Anche la sfiducia nel mezzo gioca un ruolo importante. Le truffe telefoniche sono sempre più frequenti, e il rischio percepito è altissimo. Una telefonata da un numero sconosciuto oggi è più probabile che sia una frode che un saluto affettuoso. E questo ha un impatto reale: una persona su cinque riceve tentativi di truffa almeno una volta a settimana. Come biasimarli, allora, se preferiscono non rispondere mai?

Alcuni brand si stanno muovendo per intercettare questa paura. O2, nel Regno Unito, ha lanciato una campagna contro le truffe telefoniche usando un’idea geniale: un’intelligenza artificiale che interpreta una nonna chiacchierona, capace di intrattenere i truffatori con aneddoti e ricette fino a farli desistere. Una forma di resistenza digitale che protegge, diverte e crea empatia. Ed è anche un modo creativo per dire: sappiamo come ti senti, e stiamo con te.

Sempre più giovani attivano la modalità non disturbare per silenziare le notifiche, tenendo lontano il mondo reale mentre ritagliano momenti di presenza (o assenza) tutta per sé. In questo contesto, la comunicazione asincrona, quella che non richiede risposta immediata, diventa un’ancora di salvezza: testi, vocali, email, DM. Mezzi che danno tempo per pensare, dosare le parole, evitare l’imbarazzo.

Al contempo, le videochiamate stanno guadagnando terreno. Forse perché ci restituiscono quella parte di umanità che la voce da sola non riesce più a trasmettere. Vedere un volto, un’espressione, un gesto – tutto questo aiuta a costruire fiducia. E, in fondo, è questo che manca alle telefonate: non la tecnologia, ma l’empatia.

A questo punto, sembrerebbe facile concludere che la Gen Z abbia definitivamente archiviato le telefonate. E invece no. Come spesso accade con questa generazione, le cose non sono mai così lineari. C’è sempre un paradosso, un twist, un cortocircuito emotivo.

Nel 2023, una ricerca condotta da GWI ha rivelato che un terzo dei giovani tra i 18 e i 25 anni prova nostalgia per gli anni Novanta – un’epoca che, per la maggior parte di loro, è pura mitologia. Un tempo in cui comunicare significava aspettare, desiderare, sentirsi davvero connessi. Niente doppie spunte blu, niente “Sta scrivendo…”, niente risposte istantanee.
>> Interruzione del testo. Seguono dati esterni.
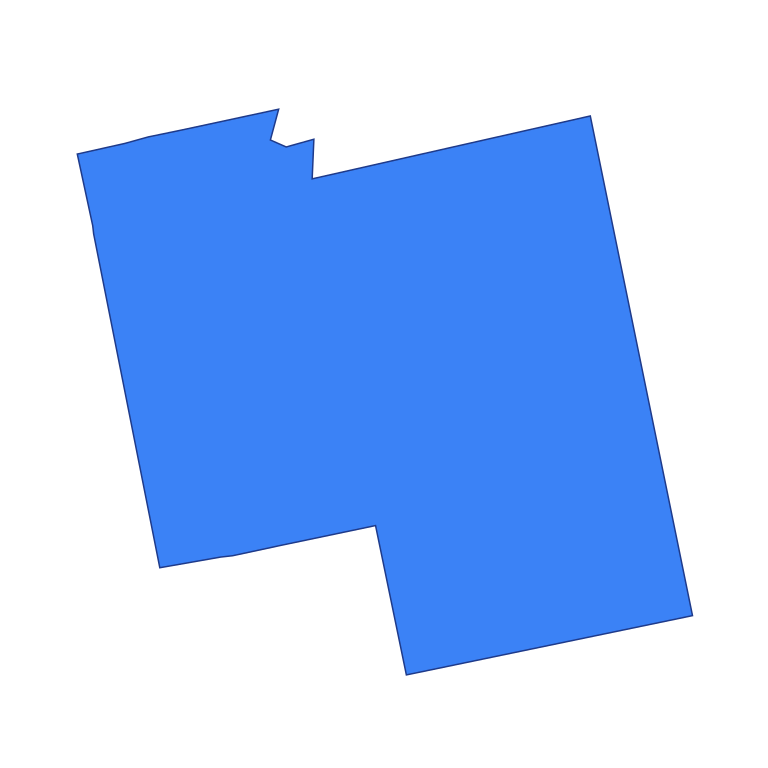 outline of Owen, Indiana, United States of America, rotated 258°
{"feature_id": "52423323B55669324788412", "entity_name": "Owen", "entity_type": "district", "adm_level": 2, "iso_a3": "USA", "parent_name": "United States of America", "parent_adm1": "Indiana", "projection": "robinson", "projection_center": [-86.781, 39.32], "detail": "fine", "context": "isolated", "style": "filled", "palette": "blue", "viewbox_px": 768, "rotation_deg": 258, "n_neighbors": 0, "source": "geoboundaries", "source_scale": "gbopen_adm2", "svg_char_len": 409}
<svg xmlns="http://www.w3.org/2000/svg" viewBox="0 0 768 768"><g transform="rotate(258 384 384)"><path d="M250.9,126.5L248.7,188.0L247.5,200.2L247.6,249.5L247.3,346.3L94.8,345.4L93.3,637.6L603.3,641.5L599.6,356.4L638.0,366.3L636.2,337.6L646.3,323.6L674.7,338.1L674.5,238.8L674.7,204.9L673.2,180.5L672.7,131.8L599.4,132.0L591.2,131.2L250.9,126.5Z" fill="#3b82f6" stroke="#1e3a8a" stroke-width="1.5"/></g></svg>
Il simbolo più iconico di quella comunicazione analogica? Il telefono a disco. L’oggetto che oggi temono di più – la telefonata vera e propria – diventa però feticcio estetico. Appare nei videoclip (come Please, Please, Please di Sabrina Carpenter), nei feed Instagram, nei set fotografici, nei concept store. I telefoni “stupidi”, minimalisti, retrò, tornano alla ribalta: non per quello che fanno, ma per quello che evocano.
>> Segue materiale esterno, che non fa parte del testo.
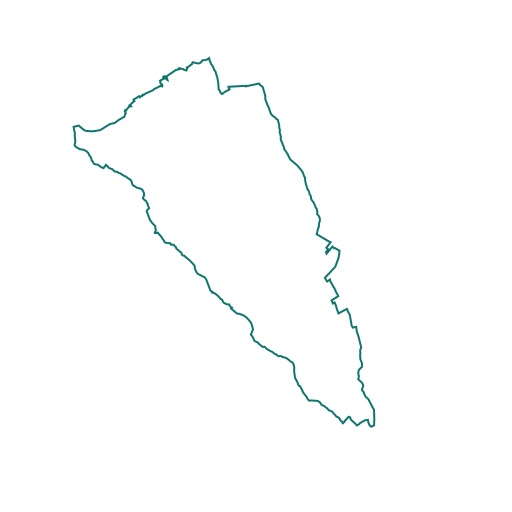 the district of Balilesti, Arges, Romania, rotated 328°
{"feature_id": "2599482B12709489065851", "entity_name": "Balilesti", "entity_type": "district", "adm_level": 2, "iso_a3": "ROU", "parent_name": "Romania", "parent_adm1": "Arges", "projection": "mercator", "projection_center": [24.936, 45.06], "detail": "fine", "context": "isolated", "style": "outline", "palette": "teal", "viewbox_px": 512, "rotation_deg": 328, "n_neighbors": 0, "source": "geoboundaries", "source_scale": "gbopen_adm2", "svg_char_len": 6006}
<svg xmlns="http://www.w3.org/2000/svg" viewBox="0 0 512 512"><g transform="rotate(328 256 256)"><path d="M266.4,462.2L270.4,456.2L274.5,449.1L275.4,436.8L274.4,433.2L274.7,430.1L275.2,428.7L275.0,427.6L274.9,425.6L278.4,422.7L278.7,419.9L277.4,414.6L279.5,412.6L280.5,409.6L282.9,407.1L287.0,406.2L287.5,405.7L287.7,405.0L288.4,404.2L289.0,403.3L289.8,398.9L292.1,394.7L292.8,394.2L294.5,390.9L296.7,389.5L300.0,379.4L301.5,373.3L303.4,369.2L302.1,368.6L300.3,368.2L300.1,366.1L304.3,355.7L304.5,352.6L305.0,349.0L295.5,348.4L296.5,343.7L297.5,340.4L298.0,337.0L296.1,337.1L296.5,333.7L304.4,333.7L304.6,333.0L304.8,328.9L305.5,324.4L305.3,324.1L305.6,319.6L305.5,317.5L305.8,316.5L306.3,315.2L302.8,315.3L302.8,311.1L307.2,309.8L308.3,309.8L309.1,309.4L316.9,307.3L318.1,306.7L325.0,301.3L328.2,297.8L328.4,297.2L329.6,295.8L327.2,291.2L326.9,290.9L326.3,290.8L325.9,288.5L317.1,291.4L317.4,289.8L320.8,288.6L320.0,286.3L326.5,283.9L325.0,281.3L319.0,269.7L323.2,265.6L324.1,264.9L324.8,264.7L325.5,263.3L327.4,261.1L328.9,259.9L330.3,257.3L330.4,254.9L330.1,252.5L331.3,251.3L332.4,248.5L332.4,246.0L332.9,243.6L333.2,241.0L332.9,237.6L333.2,236.1L334.0,234.9L334.2,234.2L334.3,232.9L334.2,232.0L335.0,229.9L335.0,228.9L335.3,227.6L335.1,226.5L335.5,225.3L336.0,223.1L336.6,220.9L337.5,218.6L338.0,217.6L338.4,216.5L339.2,215.5L339.0,214.1L340.0,209.9L339.9,207.6L339.0,201.0L336.2,192.2L336.5,188.6L336.9,186.6L336.7,185.2L336.8,183.8L336.5,180.2L337.3,178.8L337.7,175.5L338.1,174.8L338.1,173.5L338.4,172.6L338.4,171.5L338.5,171.4L338.9,169.9L340.6,167.5L340.6,166.9L341.3,165.0L341.5,164.0L341.8,163.3L342.6,162.5L343.2,161.5L343.6,159.7L345.0,157.3L346.3,153.3L346.7,152.3L345.8,150.4L345.7,148.9L344.5,146.1L344.0,143.8L344.6,140.1L345.5,137.0L345.7,134.2L346.9,128.2L348.7,125.1L349.1,123.9L351.2,116.5L351.0,115.4L350.0,113.1L350.1,111.4L337.4,106.8L337.6,106.3L322.3,97.9L322.0,98.8L321.9,100.7L316.0,100.3L313.1,100.7L312.4,99.1L312.8,97.2L312.9,95.8L312.6,95.0L315.9,88.8L317.9,83.8L318.4,81.4L319.4,78.1L319.2,75.7L319.7,73.8L319.9,71.9L319.6,69.7L320.1,67.5L320.1,65.8L320.6,65.2L321.1,63.2L318.5,63.5L316.2,62.7L314.6,61.7L311.2,62.7L310.4,62.6L309.4,62.3L308.2,61.4L305.1,58.2L304.7,58.2L303.3,59.4L301.7,59.4L300.3,59.7L298.6,59.6L297.8,59.8L297.2,59.5L297.0,60.0L297.1,60.3L297.0,60.6L296.4,60.8L295.3,61.8L293.6,59.9L293.5,59.4L293.0,58.6L290.3,55.9L289.8,56.1L290.0,56.9L286.6,55.8L275.7,56.2L274.9,57.4L274.2,59.8L274.0,59.4L274.2,58.3L274.6,57.4L274.4,56.4L274.5,55.7L274.0,55.5L273.6,55.0L272.3,54.9L272.1,55.2L272.5,56.5L272.4,57.0L271.6,56.3L271.4,56.3L271.3,56.7L267.5,56.5L267.5,57.2L266.6,58.3L266.9,59.9L267.1,60.4L267.1,61.5L266.9,62.0L266.5,62.2L266.5,61.8L265.7,61.7L265.8,61.1L260.0,60.8L259.3,60.4L256.1,60.8L248.4,59.7L244.9,59.9L245.1,59.4L241.6,59.9L241.5,58.5L238.4,58.6L235.0,58.5L234.9,60.3L233.2,60.3L230.8,60.9L228.4,61.2L228.4,61.6L229.4,61.6L229.4,62.9L227.3,62.1L223.4,63.5L222.7,63.3L222.5,63.0L222.1,63.2L222.1,64.0L221.4,64.0L221.3,65.8L220.2,66.2L219.7,67.1L217.9,68.2L216.8,68.0L213.3,68.0L212.5,67.8L206.6,68.3L202.1,66.7L190.5,66.7L183.4,63.7L178.1,59.8L176.7,57.5L174.8,51.5L169.8,49.8L168.2,53.7L167.6,55.6L167.2,56.4L166.2,57.5L163.4,63.3L161.2,65.4L160.8,66.6L161.2,68.2L163.1,72.0L166.0,74.4L167.5,76.8L168.4,79.8L168.0,82.6L168.2,84.4L168.0,85.8L167.3,87.9L167.6,89.5L167.4,90.6L167.6,92.3L169.0,93.8L170.4,94.8L171.0,96.6L171.9,98.8L173.3,100.7L174.4,100.1L175.5,100.0L176.9,99.1L177.5,100.4L177.8,102.6L178.1,103.6L180.2,106.4L180.4,106.9L180.6,108.6L180.9,109.2L181.7,110.2L183.0,111.1L183.4,112.6L184.8,114.2L186.6,118.2L187.4,119.2L188.0,120.3L188.3,121.5L190.0,124.9L190.0,126.6L189.0,130.1L189.6,132.0L189.9,132.1L190.8,134.3L191.9,135.8L193.4,137.2L194.5,138.9L194.7,140.9L194.2,143.7L193.2,145.2L190.9,146.9L190.7,147.4L191.0,149.0L191.9,151.1L191.6,153.3L191.8,154.2L191.1,155.7L190.7,158.8L189.3,159.2L188.4,159.2L186.9,160.3L186.7,161.8L185.2,168.8L185.4,172.5L185.8,174.8L186.3,176.6L186.3,177.5L185.5,178.8L185.1,180.3L184.4,181.5L182.6,182.5L182.4,182.8L184.0,184.0L185.1,184.1L185.2,185.6L185.8,188.6L186.0,193.4L185.9,195.4L186.0,196.3L187.8,198.2L190.0,199.6L189.9,201.4L191.5,202.3L192.3,203.4L192.2,204.3L192.8,206.1L192.4,207.7L194.1,212.8L194.4,213.4L194.4,214.2L193.9,215.1L193.9,216.0L194.2,216.8L195.4,217.8L195.4,218.4L195.9,219.8L195.8,220.4L196.3,220.8L197.6,225.4L198.4,229.0L198.8,231.9L197.4,234.5L196.9,238.7L197.3,240.5L201.3,247.1L201.4,249.2L199.0,261.3L200.3,264.1L199.8,264.2L201.3,266.0L202.3,268.6L203.1,271.9L203.2,273.7L204.1,275.1L203.8,277.6L204.1,279.1L204.8,280.0L205.0,280.6L206.1,281.9L207.6,282.9L207.3,284.5L207.9,286.6L208.2,287.1L207.0,287.4L209.3,294.4L210.3,295.6L210.7,295.8L211.5,296.4L212.3,297.8L213.5,298.9L215.1,302.3L215.7,304.4L216.4,309.9L216.0,312.0L214.8,316.1L214.3,316.9L210.0,319.9L210.3,322.6L209.7,327.2L211.6,330.2L212.2,332.9L213.5,336.6L215.2,337.6L215.4,337.9L215.6,339.4L216.0,340.8L217.7,344.0L219.1,346.1L219.9,348.6L220.2,349.2L220.9,350.0L221.1,350.9L222.0,353.0L223.5,353.6L224.6,354.7L224.9,355.8L225.5,356.1L227.6,358.6L228.7,361.3L229.3,363.5L230.6,365.9L230.4,367.9L229.9,369.5L229.1,371.4L228.3,372.2L226.1,376.3L225.7,377.6L224.8,379.3L224.4,381.3L224.4,383.1L224.1,385.9L223.6,387.5L223.7,388.9L224.3,389.6L224.4,390.7L224.1,392.2L224.2,393.6L224.0,394.7L223.8,395.2L223.7,397.0L223.9,399.7L224.1,400.5L224.3,402.2L224.1,403.1L224.1,405.0L224.3,406.3L224.6,406.9L225.0,407.3L226.5,407.8L228.2,409.2L231.2,411.3L232.0,412.4L232.8,414.4L232.6,415.9L232.9,417.3L234.5,419.7L234.9,421.4L235.5,422.4L236.0,425.3L238.0,428.1L238.2,428.9L238.5,431.1L238.9,432.6L238.9,433.5L239.1,434.4L239.1,435.0L240.0,435.9L240.6,437.2L240.5,437.8L240.8,438.4L240.7,439.1L240.4,440.3L241.3,442.0L240.9,443.5L241.0,443.9L243.7,443.3L244.5,442.7L249.5,441.5L250.4,442.9L249.9,444.1L249.8,445.0L250.0,446.0L251.1,449.7L251.8,453.2L254.5,453.2L255.9,452.8L261.3,453.1L264.1,454.2L263.1,456.7L262.6,459.8L263.2,461.8L266.4,462.2Z" fill="none" stroke="#0f766e" stroke-width="2"/></g></svg>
La nostalgia diventa linguaggio. Le citazioni visive anni ’90 invadono TikTok e Instagram: MTV, videogiochi vintage, jeans larghi e telefoni fissi diventano simboli di un tempo percepito come più semplice, più intimo, più autentico. È retrofuturismo emotivo, una forma di evasione affettiva verso un passato idealizzato che non si è mai vissuto davvero.

Persino i brand stanno intercettando questo trend: Nokia, l’ex regina dei telefoni indistruttibili, ha lanciato quest’anno un archivio digitale con foto, schizzi, video e storie dal ‘95 al 2017. Prada, invece, ha attivato una hotline d’epoca per la sua campagna Now That We’re Here, dove si poteva ascoltare un messaggio dell’artista e regista Miranda July. Un’operazione di marketing? Sì, ma anche un esperimento narrativo. Un modo per dire: parliamoci di nuovo, ma a modo nostro.

In questo scenario, i telefoni vintage diventano ponti: strumenti che limitano la connessione continua, rendendo lo scambio più raro, più prezioso. Le chiamate non sono più temute, se avvengono su un oggetto che ha un’estetica slow, che riporta a un tempo senza notifiche, senza multitasking. Sono una coccola, un gioco, un rito.